(Dataset records)
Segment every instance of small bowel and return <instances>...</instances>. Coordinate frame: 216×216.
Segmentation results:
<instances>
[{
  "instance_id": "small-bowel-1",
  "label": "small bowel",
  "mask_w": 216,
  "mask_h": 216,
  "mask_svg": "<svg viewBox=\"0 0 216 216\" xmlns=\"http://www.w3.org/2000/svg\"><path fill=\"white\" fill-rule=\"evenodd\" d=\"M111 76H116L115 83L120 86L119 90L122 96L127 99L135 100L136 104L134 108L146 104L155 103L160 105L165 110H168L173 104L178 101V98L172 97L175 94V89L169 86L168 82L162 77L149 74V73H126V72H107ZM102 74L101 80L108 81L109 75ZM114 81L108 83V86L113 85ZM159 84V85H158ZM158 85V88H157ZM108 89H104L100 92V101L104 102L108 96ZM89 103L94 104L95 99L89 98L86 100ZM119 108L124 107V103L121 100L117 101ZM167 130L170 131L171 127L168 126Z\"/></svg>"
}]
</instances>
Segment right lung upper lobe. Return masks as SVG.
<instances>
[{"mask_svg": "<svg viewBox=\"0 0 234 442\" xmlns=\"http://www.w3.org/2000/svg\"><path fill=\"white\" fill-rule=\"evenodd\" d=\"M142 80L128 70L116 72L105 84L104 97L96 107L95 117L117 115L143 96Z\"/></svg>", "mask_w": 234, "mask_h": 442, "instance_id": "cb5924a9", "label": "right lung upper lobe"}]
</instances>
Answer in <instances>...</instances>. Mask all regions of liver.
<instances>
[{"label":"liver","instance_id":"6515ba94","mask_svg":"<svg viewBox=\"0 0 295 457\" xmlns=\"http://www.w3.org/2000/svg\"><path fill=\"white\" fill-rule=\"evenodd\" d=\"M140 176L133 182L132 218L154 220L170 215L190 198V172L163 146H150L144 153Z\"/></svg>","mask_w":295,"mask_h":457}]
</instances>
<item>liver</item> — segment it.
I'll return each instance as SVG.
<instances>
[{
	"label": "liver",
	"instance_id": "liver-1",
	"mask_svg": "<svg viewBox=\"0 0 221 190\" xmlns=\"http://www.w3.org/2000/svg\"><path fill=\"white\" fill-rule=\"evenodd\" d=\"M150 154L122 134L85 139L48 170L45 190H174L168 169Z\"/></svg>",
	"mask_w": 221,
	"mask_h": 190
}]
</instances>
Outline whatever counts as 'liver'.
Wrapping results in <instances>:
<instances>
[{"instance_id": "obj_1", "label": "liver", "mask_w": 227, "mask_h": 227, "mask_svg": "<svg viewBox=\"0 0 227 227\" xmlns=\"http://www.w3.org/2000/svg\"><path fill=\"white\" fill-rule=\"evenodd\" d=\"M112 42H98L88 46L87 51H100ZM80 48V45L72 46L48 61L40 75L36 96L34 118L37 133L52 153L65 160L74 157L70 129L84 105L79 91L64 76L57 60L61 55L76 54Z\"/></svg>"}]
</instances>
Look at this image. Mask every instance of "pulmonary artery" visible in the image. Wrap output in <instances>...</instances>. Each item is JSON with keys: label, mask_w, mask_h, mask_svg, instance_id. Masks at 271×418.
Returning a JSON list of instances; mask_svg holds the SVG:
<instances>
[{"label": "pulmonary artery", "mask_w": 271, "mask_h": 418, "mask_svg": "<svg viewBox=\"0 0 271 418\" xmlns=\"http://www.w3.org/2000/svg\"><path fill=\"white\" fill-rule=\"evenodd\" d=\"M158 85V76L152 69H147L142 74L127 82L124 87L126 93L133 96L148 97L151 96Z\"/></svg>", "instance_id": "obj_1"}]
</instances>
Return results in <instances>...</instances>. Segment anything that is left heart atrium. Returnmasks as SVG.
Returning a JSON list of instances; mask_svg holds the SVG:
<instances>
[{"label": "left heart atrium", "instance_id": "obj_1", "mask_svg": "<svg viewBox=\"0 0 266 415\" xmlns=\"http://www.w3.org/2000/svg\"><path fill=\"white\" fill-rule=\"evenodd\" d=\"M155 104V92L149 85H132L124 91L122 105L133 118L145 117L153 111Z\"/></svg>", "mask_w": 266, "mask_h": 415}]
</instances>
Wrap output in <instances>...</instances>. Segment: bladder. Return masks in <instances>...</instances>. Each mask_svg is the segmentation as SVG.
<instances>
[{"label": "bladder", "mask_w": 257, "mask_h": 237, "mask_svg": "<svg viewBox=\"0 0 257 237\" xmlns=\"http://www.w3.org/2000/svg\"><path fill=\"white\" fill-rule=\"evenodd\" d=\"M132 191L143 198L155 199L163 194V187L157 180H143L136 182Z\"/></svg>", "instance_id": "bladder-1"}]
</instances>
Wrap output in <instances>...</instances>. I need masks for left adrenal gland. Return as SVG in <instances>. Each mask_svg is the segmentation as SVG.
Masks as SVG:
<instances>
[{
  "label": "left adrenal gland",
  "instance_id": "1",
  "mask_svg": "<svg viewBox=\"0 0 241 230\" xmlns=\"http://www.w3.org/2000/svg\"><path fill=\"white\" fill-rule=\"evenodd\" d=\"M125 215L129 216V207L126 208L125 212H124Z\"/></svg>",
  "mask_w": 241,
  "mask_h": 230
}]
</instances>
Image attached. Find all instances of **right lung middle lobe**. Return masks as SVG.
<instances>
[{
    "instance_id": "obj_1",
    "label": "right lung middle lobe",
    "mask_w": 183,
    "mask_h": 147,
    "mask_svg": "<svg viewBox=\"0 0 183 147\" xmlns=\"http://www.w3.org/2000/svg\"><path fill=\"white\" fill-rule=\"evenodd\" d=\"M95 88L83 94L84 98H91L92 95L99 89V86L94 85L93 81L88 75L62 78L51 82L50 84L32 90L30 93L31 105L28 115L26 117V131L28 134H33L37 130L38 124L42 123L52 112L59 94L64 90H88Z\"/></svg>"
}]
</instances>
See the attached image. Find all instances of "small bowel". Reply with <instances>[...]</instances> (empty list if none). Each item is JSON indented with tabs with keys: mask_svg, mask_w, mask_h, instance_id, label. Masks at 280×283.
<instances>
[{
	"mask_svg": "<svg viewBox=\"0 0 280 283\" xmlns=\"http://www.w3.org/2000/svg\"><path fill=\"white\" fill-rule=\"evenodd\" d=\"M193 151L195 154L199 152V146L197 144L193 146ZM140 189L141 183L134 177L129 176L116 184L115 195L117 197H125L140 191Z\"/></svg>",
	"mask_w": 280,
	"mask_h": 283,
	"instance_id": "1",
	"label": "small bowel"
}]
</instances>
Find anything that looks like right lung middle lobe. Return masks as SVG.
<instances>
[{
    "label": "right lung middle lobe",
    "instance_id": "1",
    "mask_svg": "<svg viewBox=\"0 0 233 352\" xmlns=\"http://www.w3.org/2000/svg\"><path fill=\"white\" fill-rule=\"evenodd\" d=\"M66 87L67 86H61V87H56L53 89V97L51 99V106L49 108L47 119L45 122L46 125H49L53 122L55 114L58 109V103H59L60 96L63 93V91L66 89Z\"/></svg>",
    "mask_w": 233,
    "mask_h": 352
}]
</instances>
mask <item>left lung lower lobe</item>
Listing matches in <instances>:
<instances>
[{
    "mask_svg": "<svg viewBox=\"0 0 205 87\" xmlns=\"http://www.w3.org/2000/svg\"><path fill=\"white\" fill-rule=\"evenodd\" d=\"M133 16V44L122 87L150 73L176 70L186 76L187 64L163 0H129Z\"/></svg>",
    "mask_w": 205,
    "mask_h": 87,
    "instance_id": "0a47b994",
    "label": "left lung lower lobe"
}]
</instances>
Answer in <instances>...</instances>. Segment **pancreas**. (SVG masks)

● OBJECTIVE:
Reproduce the material above, switching "Answer in" to "Respond in" wherever it appears and leaving every other part unchanged.

● FINAL RESULT:
Segment every instance of small bowel and return <instances>...</instances>. Coordinate frame: 216×216.
Segmentation results:
<instances>
[{
  "instance_id": "small-bowel-1",
  "label": "small bowel",
  "mask_w": 216,
  "mask_h": 216,
  "mask_svg": "<svg viewBox=\"0 0 216 216\" xmlns=\"http://www.w3.org/2000/svg\"><path fill=\"white\" fill-rule=\"evenodd\" d=\"M111 76H116L115 83L120 86L119 90L122 96L127 99L135 100L136 104L134 108L146 104L155 103L160 105L165 110H168L173 104L178 101V98L172 97L175 94V89L169 86L168 82L162 77L149 74V73H126V72H107ZM102 74L101 80L108 81L109 75ZM114 81L108 83V86L113 85ZM159 84V85H158ZM158 85V88H157ZM108 89H104L100 92V101L104 102L108 96ZM89 103L94 104L95 99L89 98L86 100ZM119 108L124 107V103L121 100L117 101ZM167 130L170 131L171 127L168 126Z\"/></svg>"
}]
</instances>
Segment right lung upper lobe. Return masks as SVG.
<instances>
[{"mask_svg": "<svg viewBox=\"0 0 234 442\" xmlns=\"http://www.w3.org/2000/svg\"><path fill=\"white\" fill-rule=\"evenodd\" d=\"M142 80L128 70L116 72L105 84L104 97L96 107L95 117L117 115L143 96Z\"/></svg>", "mask_w": 234, "mask_h": 442, "instance_id": "cb5924a9", "label": "right lung upper lobe"}]
</instances>
Respond in <instances>...</instances>. Mask all regions of liver.
<instances>
[{"label":"liver","instance_id":"6515ba94","mask_svg":"<svg viewBox=\"0 0 295 457\" xmlns=\"http://www.w3.org/2000/svg\"><path fill=\"white\" fill-rule=\"evenodd\" d=\"M140 176L133 182L132 218L154 220L170 215L190 198V172L163 146H150L144 153Z\"/></svg>","mask_w":295,"mask_h":457}]
</instances>
<item>liver</item> — segment it.
I'll return each instance as SVG.
<instances>
[{
	"label": "liver",
	"instance_id": "liver-1",
	"mask_svg": "<svg viewBox=\"0 0 221 190\" xmlns=\"http://www.w3.org/2000/svg\"><path fill=\"white\" fill-rule=\"evenodd\" d=\"M150 154L122 134L85 139L48 170L45 190H174L168 169Z\"/></svg>",
	"mask_w": 221,
	"mask_h": 190
}]
</instances>
Outline whatever counts as 'liver'.
Wrapping results in <instances>:
<instances>
[{"instance_id": "obj_1", "label": "liver", "mask_w": 227, "mask_h": 227, "mask_svg": "<svg viewBox=\"0 0 227 227\" xmlns=\"http://www.w3.org/2000/svg\"><path fill=\"white\" fill-rule=\"evenodd\" d=\"M112 42H98L88 46L87 51H100ZM80 48V45L72 46L48 61L40 75L36 96L34 118L37 133L52 153L65 160L74 157L70 129L84 105L79 91L64 76L57 60L61 55L76 54Z\"/></svg>"}]
</instances>
Look at this image. Mask every instance of "pulmonary artery" visible in the image. Wrap output in <instances>...</instances>. Each item is JSON with keys: label, mask_w, mask_h, mask_svg, instance_id. Masks at 271×418.
Returning a JSON list of instances; mask_svg holds the SVG:
<instances>
[{"label": "pulmonary artery", "mask_w": 271, "mask_h": 418, "mask_svg": "<svg viewBox=\"0 0 271 418\" xmlns=\"http://www.w3.org/2000/svg\"><path fill=\"white\" fill-rule=\"evenodd\" d=\"M158 85V76L152 69H147L142 74L127 82L124 87L126 93L133 96L148 97L151 96Z\"/></svg>", "instance_id": "obj_1"}]
</instances>
Return results in <instances>...</instances>. Segment anything that is left heart atrium. Returnmasks as SVG.
Returning a JSON list of instances; mask_svg holds the SVG:
<instances>
[{"label": "left heart atrium", "instance_id": "obj_1", "mask_svg": "<svg viewBox=\"0 0 266 415\" xmlns=\"http://www.w3.org/2000/svg\"><path fill=\"white\" fill-rule=\"evenodd\" d=\"M155 104V92L149 85H132L124 91L122 105L133 118L145 117L153 111Z\"/></svg>", "mask_w": 266, "mask_h": 415}]
</instances>
Wrap output in <instances>...</instances>. Segment: bladder. Return masks in <instances>...</instances>. Each mask_svg is the segmentation as SVG.
<instances>
[{"label": "bladder", "mask_w": 257, "mask_h": 237, "mask_svg": "<svg viewBox=\"0 0 257 237\" xmlns=\"http://www.w3.org/2000/svg\"><path fill=\"white\" fill-rule=\"evenodd\" d=\"M132 191L143 198L155 199L163 194V187L157 180H143L136 182Z\"/></svg>", "instance_id": "bladder-1"}]
</instances>
Wrap output in <instances>...</instances>. I need masks for left adrenal gland. Return as SVG in <instances>. Each mask_svg is the segmentation as SVG.
Masks as SVG:
<instances>
[{
  "label": "left adrenal gland",
  "instance_id": "1",
  "mask_svg": "<svg viewBox=\"0 0 241 230\" xmlns=\"http://www.w3.org/2000/svg\"><path fill=\"white\" fill-rule=\"evenodd\" d=\"M125 215L129 216V207L126 208L125 212H124Z\"/></svg>",
  "mask_w": 241,
  "mask_h": 230
}]
</instances>
Image attached. Find all instances of **right lung middle lobe**. Return masks as SVG.
<instances>
[{
    "instance_id": "obj_1",
    "label": "right lung middle lobe",
    "mask_w": 183,
    "mask_h": 147,
    "mask_svg": "<svg viewBox=\"0 0 183 147\" xmlns=\"http://www.w3.org/2000/svg\"><path fill=\"white\" fill-rule=\"evenodd\" d=\"M95 88L83 94L84 98H91L92 95L99 89V86L94 85L93 81L88 75L62 78L51 82L50 84L32 90L30 93L31 105L28 115L26 117V131L28 134H33L37 130L38 124L42 123L52 112L59 94L64 90H88Z\"/></svg>"
}]
</instances>
See the attached image. Find all instances of "small bowel". Reply with <instances>[...]</instances> (empty list if none). Each item is JSON indented with tabs with keys: mask_svg, mask_w, mask_h, instance_id, label. Masks at 280×283.
<instances>
[{
	"mask_svg": "<svg viewBox=\"0 0 280 283\" xmlns=\"http://www.w3.org/2000/svg\"><path fill=\"white\" fill-rule=\"evenodd\" d=\"M193 151L195 154L199 152V146L197 144L193 146ZM140 189L141 183L134 177L129 176L116 184L115 195L117 197H125L140 191Z\"/></svg>",
	"mask_w": 280,
	"mask_h": 283,
	"instance_id": "1",
	"label": "small bowel"
}]
</instances>
Find anything that looks like right lung middle lobe. Return masks as SVG.
<instances>
[{
    "label": "right lung middle lobe",
    "instance_id": "1",
    "mask_svg": "<svg viewBox=\"0 0 233 352\" xmlns=\"http://www.w3.org/2000/svg\"><path fill=\"white\" fill-rule=\"evenodd\" d=\"M66 87L67 86H61V87H56L53 89V97L51 99V106L49 108L47 119L45 122L46 125H49L53 122L55 114L58 109V103H59L60 96L63 93V91L66 89Z\"/></svg>",
    "mask_w": 233,
    "mask_h": 352
}]
</instances>
mask <item>left lung lower lobe</item>
Listing matches in <instances>:
<instances>
[{
    "mask_svg": "<svg viewBox=\"0 0 205 87\" xmlns=\"http://www.w3.org/2000/svg\"><path fill=\"white\" fill-rule=\"evenodd\" d=\"M133 16V44L122 87L150 73L176 70L186 76L187 64L163 0H129Z\"/></svg>",
    "mask_w": 205,
    "mask_h": 87,
    "instance_id": "0a47b994",
    "label": "left lung lower lobe"
}]
</instances>
Respond in <instances>...</instances>. Segment **pancreas**. (SVG masks)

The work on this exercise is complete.